ECLI:NL:RBASS:2005:AU7704
Rechtbank Assen
- Eerste aanleg - meervoudig
- A.M.A.M. Kager
- J.J. Schoemaker
- G. Kaaij
- Rechtspraak.nl
Ontvankelijkheid van de officier van justitie in vervolging wegens invoer van radarontvangstapparaten
In deze zaak heeft de Rechtbank Assen op 13 december 2005 uitspraak gedaan in een strafzaak tegen een verdachte, een BV, die werd beschuldigd van het invoeren en verhandelen van radarontvangstapparaten. De rechtbank heeft vastgesteld dat de officier van justitie niet ontvankelijk is in de vervolging van de verdachte. Dit oordeel is gebaseerd op de omstandigheden waaronder de verbalisant op 22 januari 2004 een toezegging heeft gedaan aan de toenmalige directeur van de verdachte. De rechtbank oordeelt dat de verbalisant de indruk heeft gewekt dat, indien de omruilfactuur van de radarontvangstapparaten zou worden toegestuurd, er geen vervolging zou volgen. Dit was in lijn met het beleid van de Voedsel en Waren Autoriteit op dat moment.

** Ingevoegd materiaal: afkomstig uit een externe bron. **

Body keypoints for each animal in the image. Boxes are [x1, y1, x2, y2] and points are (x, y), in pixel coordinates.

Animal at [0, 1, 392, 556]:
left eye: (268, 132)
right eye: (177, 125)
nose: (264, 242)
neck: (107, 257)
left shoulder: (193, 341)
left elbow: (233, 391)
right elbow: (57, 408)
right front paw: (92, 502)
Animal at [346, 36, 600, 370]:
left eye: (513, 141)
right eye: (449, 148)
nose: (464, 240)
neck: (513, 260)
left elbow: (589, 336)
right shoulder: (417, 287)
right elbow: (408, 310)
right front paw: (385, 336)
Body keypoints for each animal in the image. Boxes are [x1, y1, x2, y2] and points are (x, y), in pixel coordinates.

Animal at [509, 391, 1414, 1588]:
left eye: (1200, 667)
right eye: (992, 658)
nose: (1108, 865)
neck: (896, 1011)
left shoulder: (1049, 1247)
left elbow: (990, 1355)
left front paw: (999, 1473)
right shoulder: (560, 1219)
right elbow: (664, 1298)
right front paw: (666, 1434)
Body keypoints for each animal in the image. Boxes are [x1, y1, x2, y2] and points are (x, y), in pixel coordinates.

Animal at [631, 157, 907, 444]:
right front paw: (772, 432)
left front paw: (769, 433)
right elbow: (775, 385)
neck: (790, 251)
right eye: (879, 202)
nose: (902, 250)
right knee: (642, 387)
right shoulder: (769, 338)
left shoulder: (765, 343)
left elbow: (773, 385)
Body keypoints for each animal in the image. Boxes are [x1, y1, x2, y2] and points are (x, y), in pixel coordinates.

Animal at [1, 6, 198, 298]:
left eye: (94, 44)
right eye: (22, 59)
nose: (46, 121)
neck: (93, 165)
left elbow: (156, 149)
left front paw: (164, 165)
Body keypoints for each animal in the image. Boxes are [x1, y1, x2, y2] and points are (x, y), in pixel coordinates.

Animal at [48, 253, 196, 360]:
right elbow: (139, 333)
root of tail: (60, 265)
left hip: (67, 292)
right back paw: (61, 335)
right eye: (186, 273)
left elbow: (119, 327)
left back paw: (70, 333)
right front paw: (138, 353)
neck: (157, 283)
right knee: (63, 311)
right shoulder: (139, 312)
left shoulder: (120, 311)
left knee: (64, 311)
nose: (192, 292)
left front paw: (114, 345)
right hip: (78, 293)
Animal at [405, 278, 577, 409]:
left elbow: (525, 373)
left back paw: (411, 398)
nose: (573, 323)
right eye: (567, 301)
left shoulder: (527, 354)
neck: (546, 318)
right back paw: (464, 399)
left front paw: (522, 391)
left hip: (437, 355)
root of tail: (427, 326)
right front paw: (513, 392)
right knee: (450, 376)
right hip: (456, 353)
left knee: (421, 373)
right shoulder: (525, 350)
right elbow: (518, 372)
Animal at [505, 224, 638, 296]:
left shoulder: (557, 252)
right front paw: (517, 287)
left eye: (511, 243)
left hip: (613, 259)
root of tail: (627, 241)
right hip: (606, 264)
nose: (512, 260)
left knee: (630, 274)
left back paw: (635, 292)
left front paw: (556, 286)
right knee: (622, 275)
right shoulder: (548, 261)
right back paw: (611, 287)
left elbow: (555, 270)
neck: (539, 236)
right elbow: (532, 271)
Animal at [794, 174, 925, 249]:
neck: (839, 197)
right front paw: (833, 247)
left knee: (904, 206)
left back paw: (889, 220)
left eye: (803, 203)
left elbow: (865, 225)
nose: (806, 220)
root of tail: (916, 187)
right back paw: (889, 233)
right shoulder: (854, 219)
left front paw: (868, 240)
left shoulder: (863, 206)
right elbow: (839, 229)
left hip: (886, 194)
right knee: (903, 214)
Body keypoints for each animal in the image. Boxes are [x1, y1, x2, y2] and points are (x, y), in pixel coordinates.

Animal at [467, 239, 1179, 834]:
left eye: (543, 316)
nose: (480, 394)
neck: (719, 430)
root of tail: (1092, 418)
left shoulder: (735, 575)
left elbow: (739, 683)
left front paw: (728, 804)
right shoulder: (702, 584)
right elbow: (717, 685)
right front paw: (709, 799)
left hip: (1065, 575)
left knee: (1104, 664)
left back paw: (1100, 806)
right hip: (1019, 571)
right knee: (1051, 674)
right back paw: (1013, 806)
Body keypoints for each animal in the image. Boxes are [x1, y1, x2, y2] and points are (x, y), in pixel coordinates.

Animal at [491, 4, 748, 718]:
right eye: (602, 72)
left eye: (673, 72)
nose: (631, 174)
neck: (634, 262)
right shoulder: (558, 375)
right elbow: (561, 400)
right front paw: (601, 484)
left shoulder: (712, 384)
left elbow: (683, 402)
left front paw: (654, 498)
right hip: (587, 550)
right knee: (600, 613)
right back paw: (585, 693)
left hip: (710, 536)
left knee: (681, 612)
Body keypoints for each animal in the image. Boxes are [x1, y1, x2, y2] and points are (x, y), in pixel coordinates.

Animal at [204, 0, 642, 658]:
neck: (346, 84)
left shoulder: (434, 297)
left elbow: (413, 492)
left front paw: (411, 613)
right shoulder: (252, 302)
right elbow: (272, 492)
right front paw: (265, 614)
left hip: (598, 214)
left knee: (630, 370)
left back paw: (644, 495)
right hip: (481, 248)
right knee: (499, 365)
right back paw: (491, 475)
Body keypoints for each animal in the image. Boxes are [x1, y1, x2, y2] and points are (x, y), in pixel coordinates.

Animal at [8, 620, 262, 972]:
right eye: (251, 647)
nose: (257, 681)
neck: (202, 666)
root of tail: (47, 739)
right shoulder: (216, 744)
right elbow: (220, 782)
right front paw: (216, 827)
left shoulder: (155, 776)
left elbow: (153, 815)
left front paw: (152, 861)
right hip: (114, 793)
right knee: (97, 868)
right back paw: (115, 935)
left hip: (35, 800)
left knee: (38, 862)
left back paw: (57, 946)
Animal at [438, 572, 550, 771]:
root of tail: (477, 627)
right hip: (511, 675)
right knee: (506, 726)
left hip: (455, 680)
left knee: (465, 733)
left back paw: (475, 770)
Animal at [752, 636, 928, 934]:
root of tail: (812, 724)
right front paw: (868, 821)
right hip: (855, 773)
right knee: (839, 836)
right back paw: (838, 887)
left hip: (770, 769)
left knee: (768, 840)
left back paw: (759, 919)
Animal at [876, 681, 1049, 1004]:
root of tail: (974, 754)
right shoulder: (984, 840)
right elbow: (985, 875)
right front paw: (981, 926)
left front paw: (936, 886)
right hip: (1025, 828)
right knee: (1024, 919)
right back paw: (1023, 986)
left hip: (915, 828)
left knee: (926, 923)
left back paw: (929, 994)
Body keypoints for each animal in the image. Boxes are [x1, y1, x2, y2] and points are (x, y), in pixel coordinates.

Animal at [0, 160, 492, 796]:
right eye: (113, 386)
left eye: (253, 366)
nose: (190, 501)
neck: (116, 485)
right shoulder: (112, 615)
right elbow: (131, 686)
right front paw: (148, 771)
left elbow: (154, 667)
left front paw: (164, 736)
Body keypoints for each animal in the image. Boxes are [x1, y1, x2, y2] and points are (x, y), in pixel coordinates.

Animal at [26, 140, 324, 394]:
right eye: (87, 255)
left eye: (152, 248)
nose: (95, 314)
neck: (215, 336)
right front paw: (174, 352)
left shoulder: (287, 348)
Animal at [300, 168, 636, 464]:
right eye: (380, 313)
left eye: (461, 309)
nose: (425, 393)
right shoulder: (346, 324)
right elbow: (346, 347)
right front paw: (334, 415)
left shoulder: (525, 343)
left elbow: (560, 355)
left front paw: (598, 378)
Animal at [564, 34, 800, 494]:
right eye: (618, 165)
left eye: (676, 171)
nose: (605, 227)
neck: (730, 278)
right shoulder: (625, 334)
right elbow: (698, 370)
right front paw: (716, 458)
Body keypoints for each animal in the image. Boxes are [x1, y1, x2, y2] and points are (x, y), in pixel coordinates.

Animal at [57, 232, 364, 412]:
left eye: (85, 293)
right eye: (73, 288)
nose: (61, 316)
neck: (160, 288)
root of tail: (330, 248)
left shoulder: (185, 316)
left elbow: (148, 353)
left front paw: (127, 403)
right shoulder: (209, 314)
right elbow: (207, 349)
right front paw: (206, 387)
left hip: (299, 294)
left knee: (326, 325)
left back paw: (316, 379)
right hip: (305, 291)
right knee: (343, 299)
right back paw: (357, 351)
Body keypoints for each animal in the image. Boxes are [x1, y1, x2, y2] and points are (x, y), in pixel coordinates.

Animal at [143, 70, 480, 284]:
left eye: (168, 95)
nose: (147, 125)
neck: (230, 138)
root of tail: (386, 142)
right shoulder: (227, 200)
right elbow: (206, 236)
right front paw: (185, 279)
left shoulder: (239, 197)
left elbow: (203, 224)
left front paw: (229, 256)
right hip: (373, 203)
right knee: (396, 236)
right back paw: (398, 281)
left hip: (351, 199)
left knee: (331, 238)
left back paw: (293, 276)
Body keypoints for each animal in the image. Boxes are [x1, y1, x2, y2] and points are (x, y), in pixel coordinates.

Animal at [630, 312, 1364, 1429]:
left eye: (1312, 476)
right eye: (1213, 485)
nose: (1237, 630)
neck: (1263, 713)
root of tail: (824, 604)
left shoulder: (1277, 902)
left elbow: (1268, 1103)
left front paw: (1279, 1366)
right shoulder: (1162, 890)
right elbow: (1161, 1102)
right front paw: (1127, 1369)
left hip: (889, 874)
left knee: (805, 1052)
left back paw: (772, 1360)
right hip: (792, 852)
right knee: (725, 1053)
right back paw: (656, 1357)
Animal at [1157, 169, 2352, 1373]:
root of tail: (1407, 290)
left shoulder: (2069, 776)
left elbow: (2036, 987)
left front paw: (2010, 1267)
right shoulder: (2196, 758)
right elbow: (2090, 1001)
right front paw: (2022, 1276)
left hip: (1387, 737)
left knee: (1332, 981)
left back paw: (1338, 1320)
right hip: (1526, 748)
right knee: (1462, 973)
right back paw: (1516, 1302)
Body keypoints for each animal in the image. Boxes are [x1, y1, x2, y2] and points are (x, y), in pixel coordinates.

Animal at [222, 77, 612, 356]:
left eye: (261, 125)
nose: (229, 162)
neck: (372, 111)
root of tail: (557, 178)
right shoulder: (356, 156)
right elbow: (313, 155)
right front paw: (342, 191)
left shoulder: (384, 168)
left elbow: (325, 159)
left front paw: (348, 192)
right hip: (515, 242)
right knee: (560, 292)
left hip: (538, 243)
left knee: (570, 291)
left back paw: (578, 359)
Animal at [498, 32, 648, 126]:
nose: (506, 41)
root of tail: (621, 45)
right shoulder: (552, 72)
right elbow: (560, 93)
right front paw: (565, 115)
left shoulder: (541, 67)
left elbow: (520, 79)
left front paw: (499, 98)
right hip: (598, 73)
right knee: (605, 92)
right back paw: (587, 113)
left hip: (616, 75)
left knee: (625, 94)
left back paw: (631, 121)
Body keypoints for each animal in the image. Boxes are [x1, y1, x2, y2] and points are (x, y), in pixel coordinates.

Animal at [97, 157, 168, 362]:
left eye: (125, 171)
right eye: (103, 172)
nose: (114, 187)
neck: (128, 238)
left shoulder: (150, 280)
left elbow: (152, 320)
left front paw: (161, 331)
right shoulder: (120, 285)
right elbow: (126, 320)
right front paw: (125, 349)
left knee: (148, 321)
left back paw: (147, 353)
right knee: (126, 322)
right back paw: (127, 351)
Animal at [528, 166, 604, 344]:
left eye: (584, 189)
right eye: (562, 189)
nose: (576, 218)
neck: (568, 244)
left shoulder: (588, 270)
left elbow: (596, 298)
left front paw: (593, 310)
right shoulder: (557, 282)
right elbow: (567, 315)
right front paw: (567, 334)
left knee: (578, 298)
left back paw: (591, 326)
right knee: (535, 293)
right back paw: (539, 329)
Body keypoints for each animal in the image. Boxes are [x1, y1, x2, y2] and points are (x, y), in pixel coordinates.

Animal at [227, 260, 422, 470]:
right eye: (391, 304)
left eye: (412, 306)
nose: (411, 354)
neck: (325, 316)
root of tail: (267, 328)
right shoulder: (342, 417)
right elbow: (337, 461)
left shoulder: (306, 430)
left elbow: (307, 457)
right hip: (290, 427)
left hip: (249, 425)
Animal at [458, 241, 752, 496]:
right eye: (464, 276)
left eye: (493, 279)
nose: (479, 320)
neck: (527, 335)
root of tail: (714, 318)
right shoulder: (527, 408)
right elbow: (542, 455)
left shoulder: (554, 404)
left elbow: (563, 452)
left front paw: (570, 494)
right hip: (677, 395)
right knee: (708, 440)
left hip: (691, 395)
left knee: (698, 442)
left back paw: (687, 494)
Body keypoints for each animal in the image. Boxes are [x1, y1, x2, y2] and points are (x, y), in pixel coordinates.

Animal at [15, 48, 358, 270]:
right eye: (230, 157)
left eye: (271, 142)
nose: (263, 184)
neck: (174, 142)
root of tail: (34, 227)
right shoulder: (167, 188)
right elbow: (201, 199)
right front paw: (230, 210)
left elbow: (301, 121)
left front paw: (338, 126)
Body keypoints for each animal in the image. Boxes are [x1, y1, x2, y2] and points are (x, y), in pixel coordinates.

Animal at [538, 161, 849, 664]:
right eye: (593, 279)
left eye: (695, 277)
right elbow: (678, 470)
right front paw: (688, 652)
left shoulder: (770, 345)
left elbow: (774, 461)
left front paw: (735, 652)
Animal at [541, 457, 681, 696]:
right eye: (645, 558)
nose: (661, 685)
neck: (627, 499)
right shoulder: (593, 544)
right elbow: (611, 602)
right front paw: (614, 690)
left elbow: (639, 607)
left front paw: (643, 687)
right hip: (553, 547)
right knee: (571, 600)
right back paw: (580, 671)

De zitting vond plaats op 5 oktober 2004 en 29 november 2005, waarbij de verdachte werd vertegenwoordigd door de directeur en zijn advocaat. De officier van justitie had gevorderd tot schuldigverklaring zonder strafoplegging en onttrekking aan het verkeer van de in beslag genomen radarontvangstapparaten. De rechtbank heeft echter geoordeeld dat de toezegging van de verbalisant, die op ambtsbelofte handelde, de basis vormde voor de niet-ontvankelijkheid van de officier van justitie.
De rechtbank heeft de in beslag genomen radarontvangstapparaten, waaronder verschillende modellen radardetectoren, aan de verdachte teruggegeven, omdat de vervolging niet kon doorgaan. Dit vonnis benadrukt het belang van duidelijke en onvoorwaardelijke toezeggingen van bevoegde autoriteiten in het strafrecht, en hoe deze toezeggingen de vervolging kunnen beïnvloeden.